* **Ausgewählter Auszug**
Es gibt hier nichts zu sehen

Kultur | Jan Tabor | aus FALTER 28/07 vom 11.07.2007

ARCHITEKTUR Durch den Umbau des Hotels und des Restaurants auf dem Kahlenberg wurde ein volkstümliches Ausflugsziel in einen elitären VIP-Bereich verwandelt.

Aus der geräumigen Aussichtsterrasse ist ein Klopfbalkon geworden. Vor zwei Jahren gab es hier den allerschönsten Panoramablick auf Wien. Von dem einstigen Zielpunkt für Touristen aus allen Ecken der Welt ist ein schmaler Spalt übrig geblieben, zwischen einer alten Gartenmauer und dem neuen Apartmentterrassenhaus. Dieses wurde auf die Stelle der demokratischen Panoramaplattform von jenem Platz hingerückt, wo das 1967 fertiggestellte Kahlenberg-Hotel stand, zuletzt eine langjährige imposante Ruine mit den eindeutigen Merkmalen einer vortrefflichen Spekulationsimmobilie.

Gespeicherte Dateneinträge
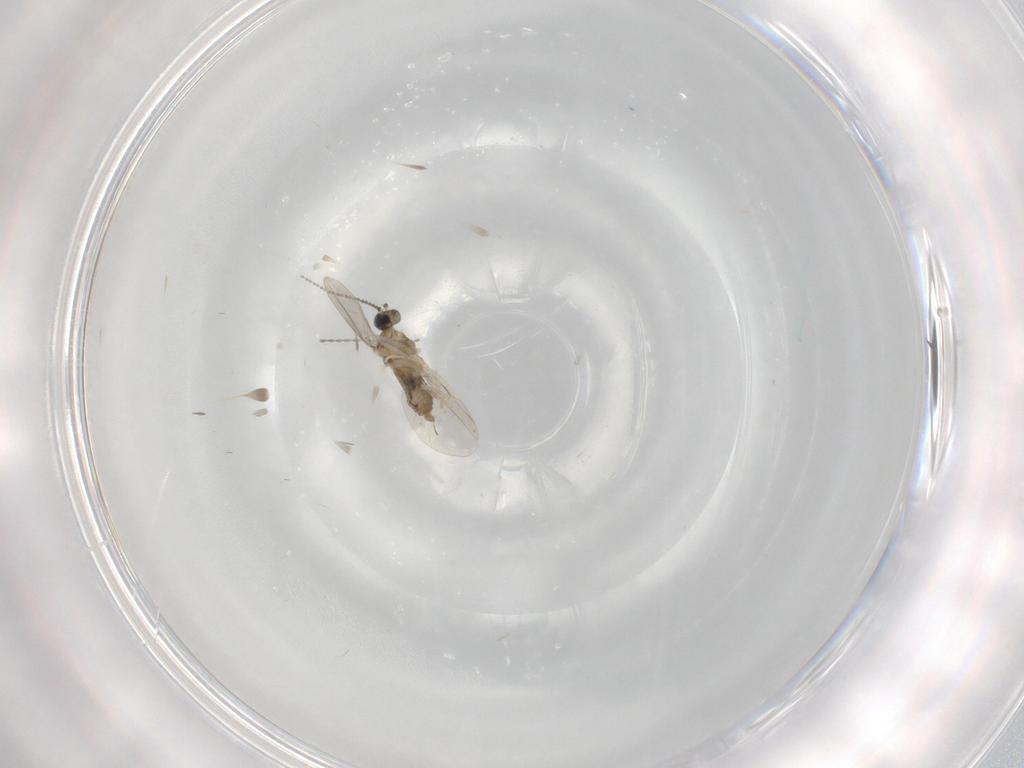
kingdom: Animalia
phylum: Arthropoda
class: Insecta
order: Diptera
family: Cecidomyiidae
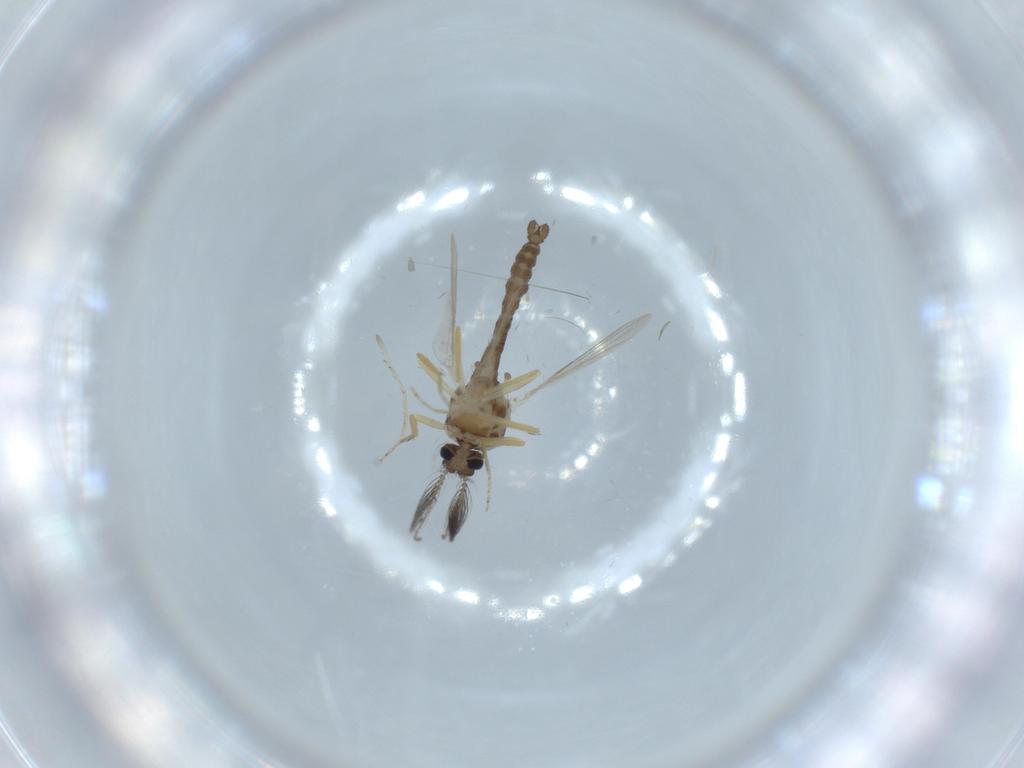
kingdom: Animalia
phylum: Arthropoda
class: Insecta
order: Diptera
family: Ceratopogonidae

---

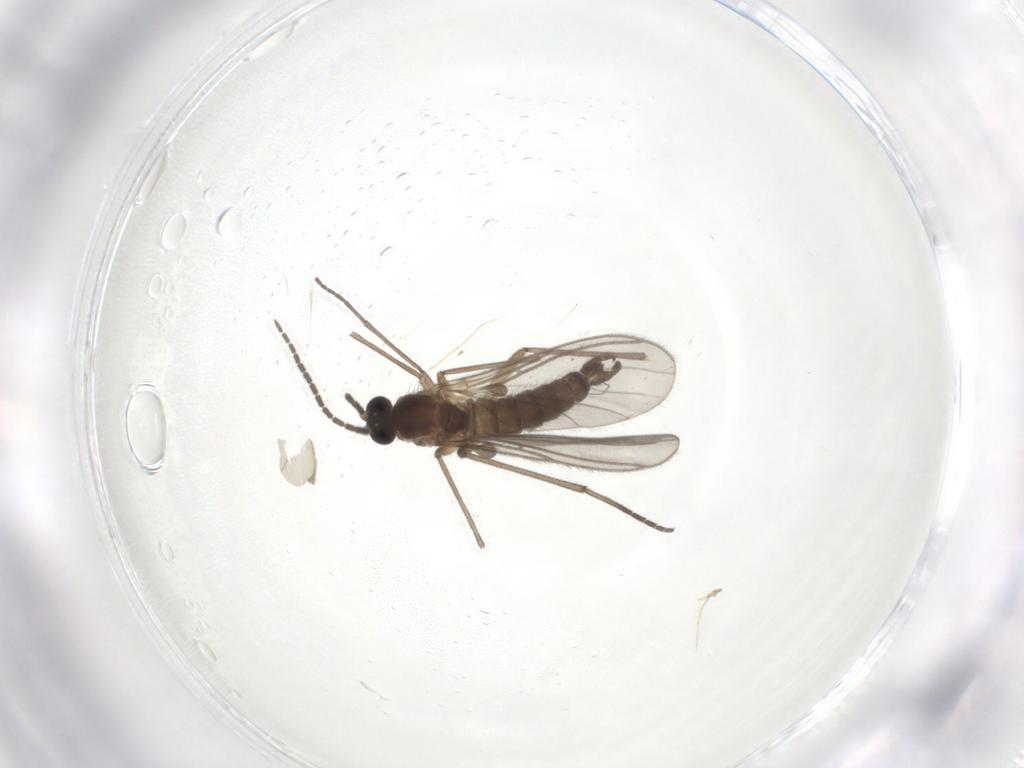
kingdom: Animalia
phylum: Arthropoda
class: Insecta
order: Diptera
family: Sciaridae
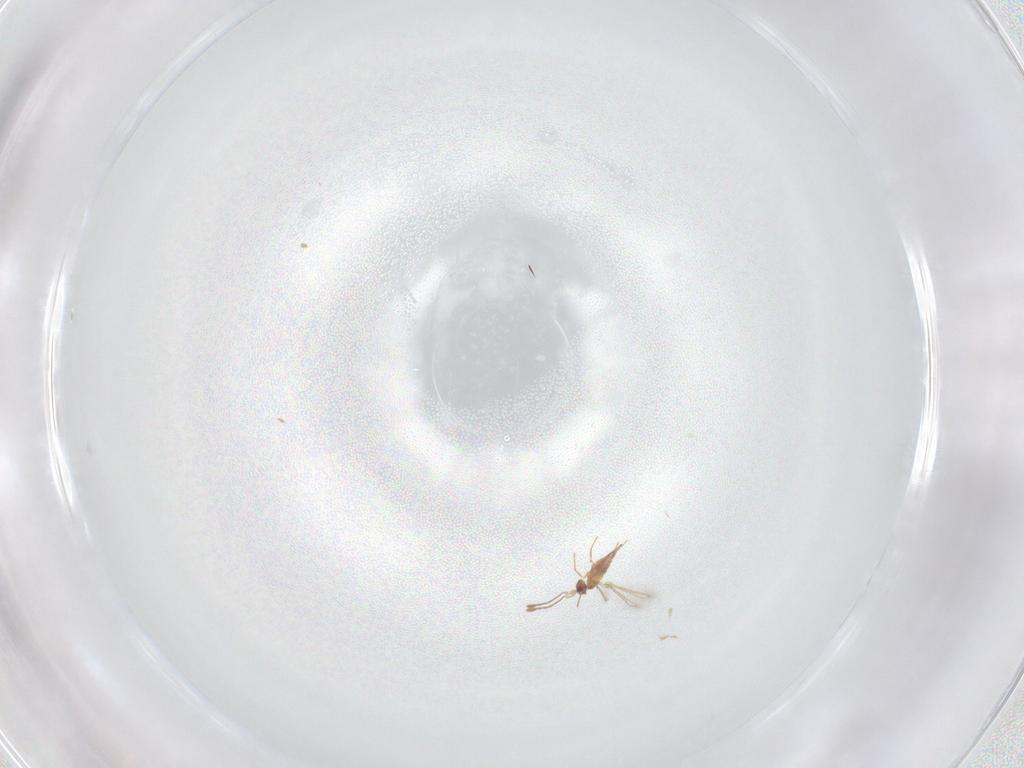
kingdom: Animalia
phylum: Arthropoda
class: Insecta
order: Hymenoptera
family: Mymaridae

* **Arbeitsauftrag A**
Warum ist laut dem Artikel über den Kahlenberg von der einstigen Aussichtsterrasse nur noch ein schmaler Spalt übrig? Antworte in ein bis drei Sätzen.
* **Arbeitsauftrag B**
Entnimm dem Artikel über den Kahlenberg den Abschnitt von „Kultur | Jan“ bis einschließlich „einer vortrefflichen Spekulationsimmobilie.“, ohne etwas daran zu ändern.
* **Arbeitsauftrag C**
Wie könnte der Artikel über den Umbau auf dem Kahlenberg weitergehen? Setze ihn nach seinem letzten Satz fort.

* **Lösung A**
Das neue Apartmentterrassenhaus wurde von dem Platz, an dem früher das Kahlenberg-Hotel stand, auf die Stelle der Panoramaplattform gerückt. Deshalb bleibt vom früheren Aussichtspunkt nur ein schmaler Spalt zwischen einer alten Gartenmauer und dem neuen Haus.

* **Lösung B**
Kultur | Jan Tabor | aus FALTER 28/07 vom 11.07.2007

ARCHITEKTUR Durch den Umbau des Hotels und des Restaurants auf dem Kahlenberg wurde ein volkstümliches Ausflugsziel in einen elitären VIP-Bereich verwandelt.

Aus der geräumigen Aussichtsterrasse ist ein Klopfbalkon geworden. Vor zwei Jahren gab es hier den allerschönsten Panoramablick auf Wien. Von dem einstigen Zielpunkt für Touristen aus allen Ecken der Welt ist ein schmaler Spalt übrig geblieben, zwischen einer alten Gartenmauer und dem neuen Apartmentterrassenhaus. Dieses wurde auf die Stelle der demokratischen Panoramaplattform von jenem Platz hingerückt, wo das 1967 fertiggestellte Kahlenberg-Hotel stand, zuletzt eine langjährige imposante Ruine mit den eindeutigen Merkmalen einer vortrefflichen Spekulationsimmobilie.

* **Lösung C**
Damit wurden das 1935 von Erich Boltenstern erbaute Ausflugsrestaurant - zuletzt eine jämmerliche, widerwillig und zu spät unter Denkmalschutz gestellte Semiruine - und der Platz nach dem 1967 hinzugebauten und nun demolierten Hotel städtebaulich wieder abgekoppelt.